I was quoted Eur 4500 today for top and bottom braces. They were the slightly smaller ones than the other type which was quoted at 4000 all in.

Any suggestions whether this is the norm. I'm conscious of the end of the tax year and would be paying up front.


----------



## cleverclogs7

i had tracks for 2 yrs and other type braces 15 yrs ago.it cost 2000 puonds back then but totally worth it.the one thing i will say is that when you get the tracks,the teeth become lose (normal)and gums will get blisters.(normal)use the wax the dentist gives and ask for more.

Best of luck and its worth the pain for straight teeth.


----------



## Plek Trum

4,300 two years ago for upper and lower.  Had to have 4 wisdom teeth removed under general anaesthestic to create space but that was covered under VHI 
(Plan B options).

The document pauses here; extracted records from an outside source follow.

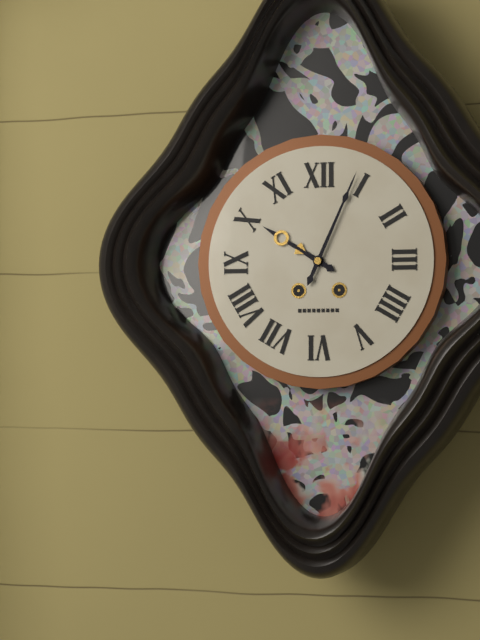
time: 10:04
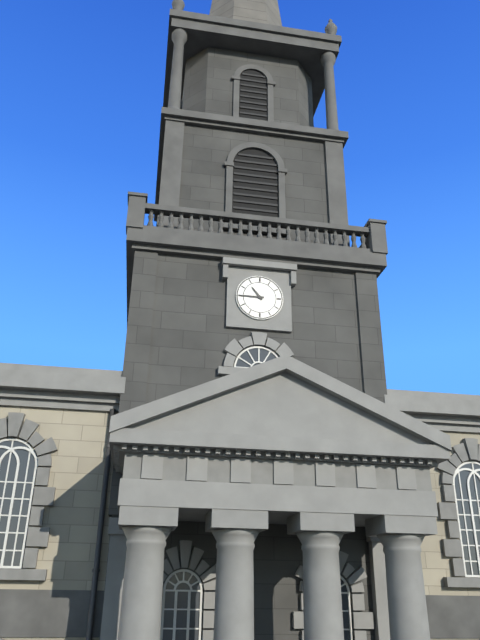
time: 10:45
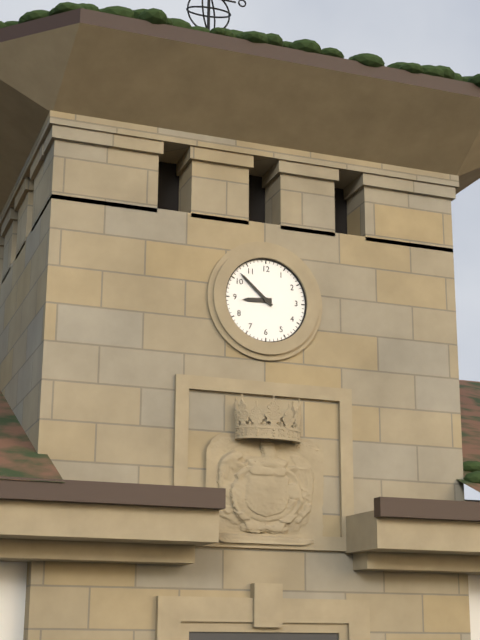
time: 8:52
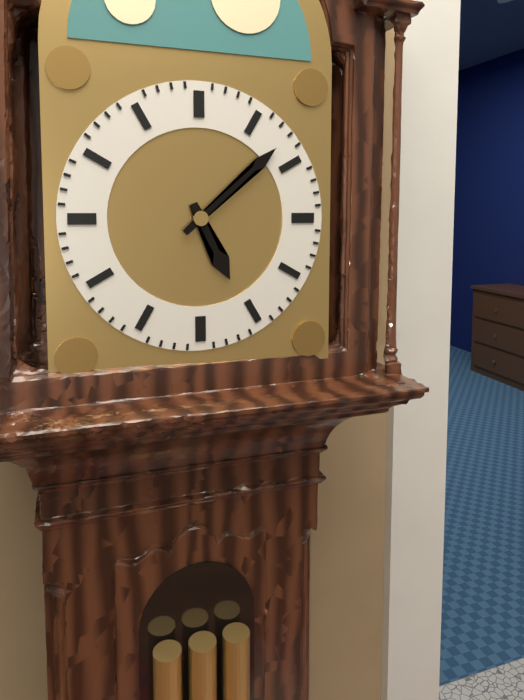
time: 5:08
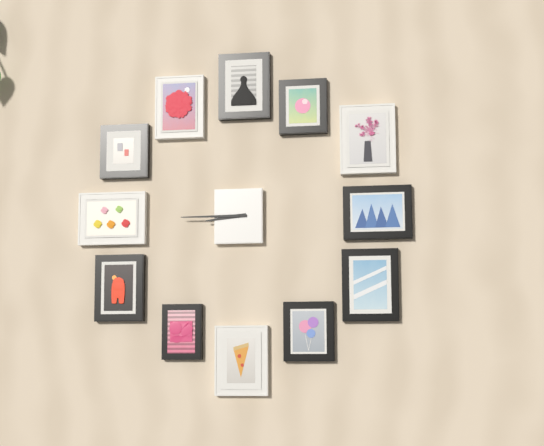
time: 8:45
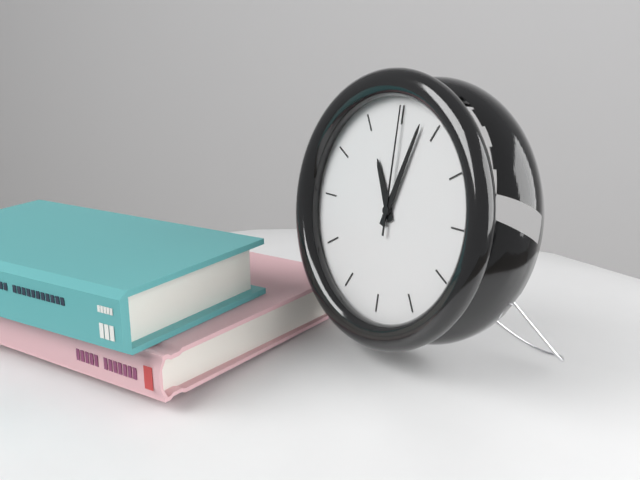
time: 11:03:00
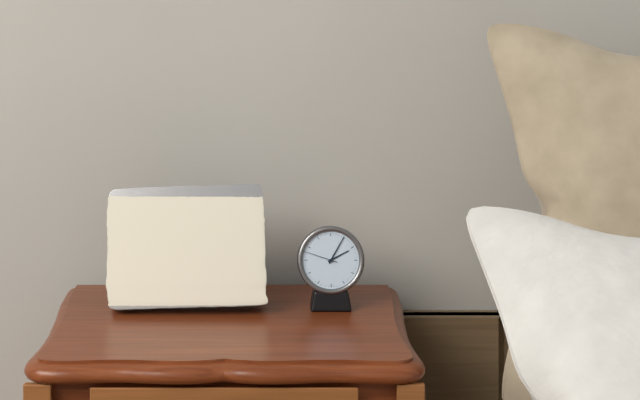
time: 2:05
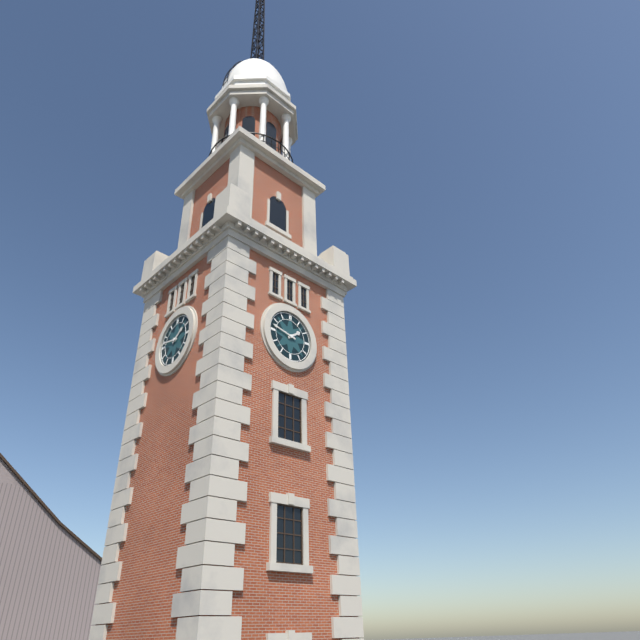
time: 1:47
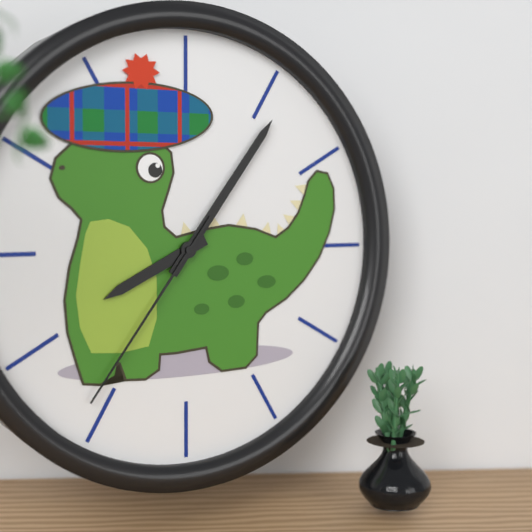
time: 8:06:36
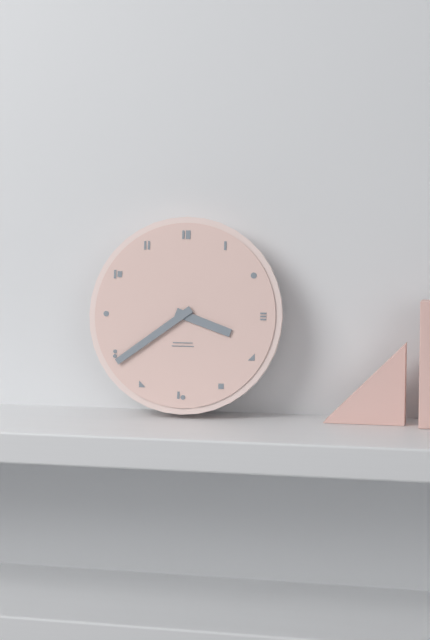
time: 3:39
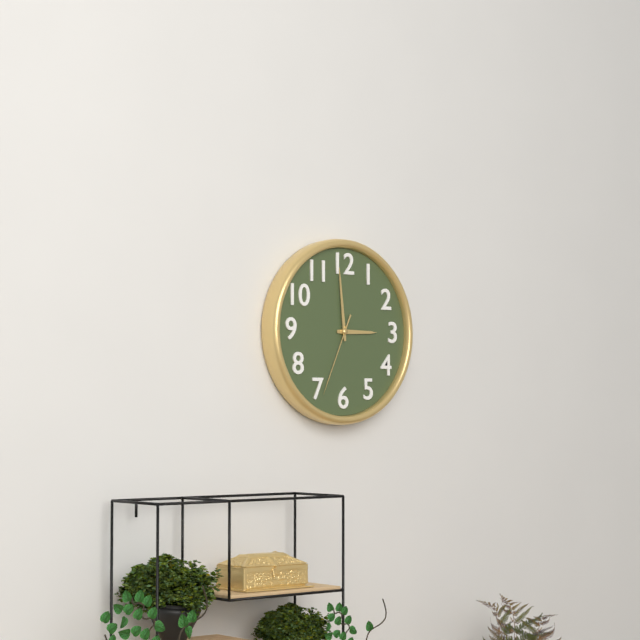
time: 2:59:34
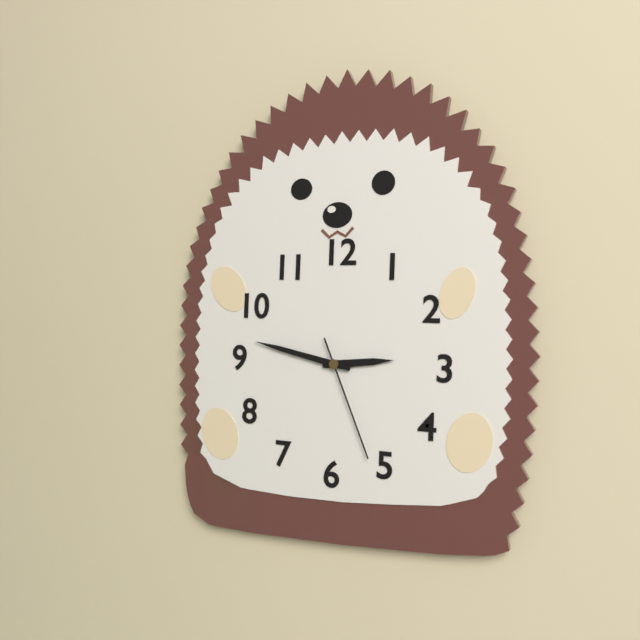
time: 2:47:26
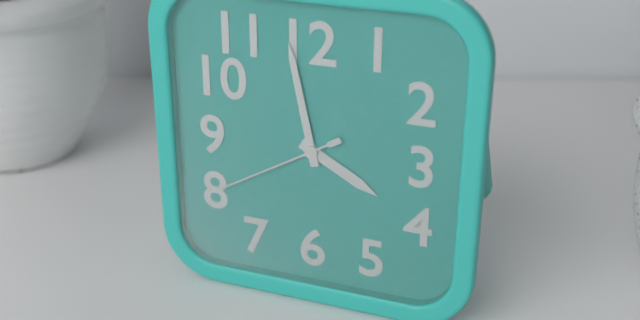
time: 3:58:40
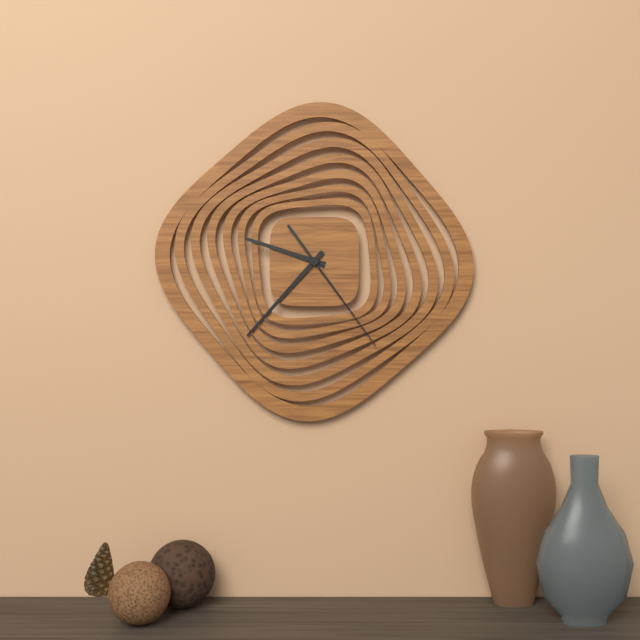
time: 9:37:24
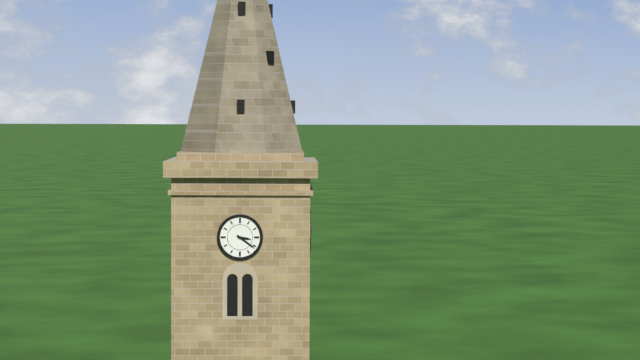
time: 3:21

Paid in full and got tax back relatively quickly... well spent now though!


----------



## Hummingbird1

Thanks for all the contributions. My daughter had her first appointment with an orthodontist in N.I. (oops! maybe that was a little unpatriotic!). Initial appoinment with x-rays, photographs etc €110, braces top and bottom €3,250 to be paid over 18 months. Separately, one extraction required, also two fillings and clean carried out.


----------



## rosey

I presume you have factored this in or I hope that you live near Northern Ireland as you may need to trip up and down ..I suppose it depends on each case but my best friend has traintracks up and down also...apart from the regular trips to the dentist for checkups and to tighten the braces and cleanings- she has several unscheduled visits when one of the braces comes loose...but perhaps yours is a more straightforward case...but for her had dentist not been close to her work, she couldn't have managed all the visits timewise...hope it works out for you anyways-it is very expensive...


----------



## werner

Hummingbird1 said:


> Thanks for all the contributions. My daughter had her first appointment with an orthodontist in N.I. (oops! maybe that was a little unpatriotic!). Initial appoinment with x-rays, photographs etc €110, braces top and bottom €3,250 to be paid over 18 months. Separately, one extraction required, also two fillings and clean carried out.


 
My family and I have had excellent work at half the price of Southern based orthodontist's and dentist's (They even sourced their dental materials from the same supplier in the North!) carried out in N.I. 

Don't forget you can claim your tax back on the N.I. work in the South as well.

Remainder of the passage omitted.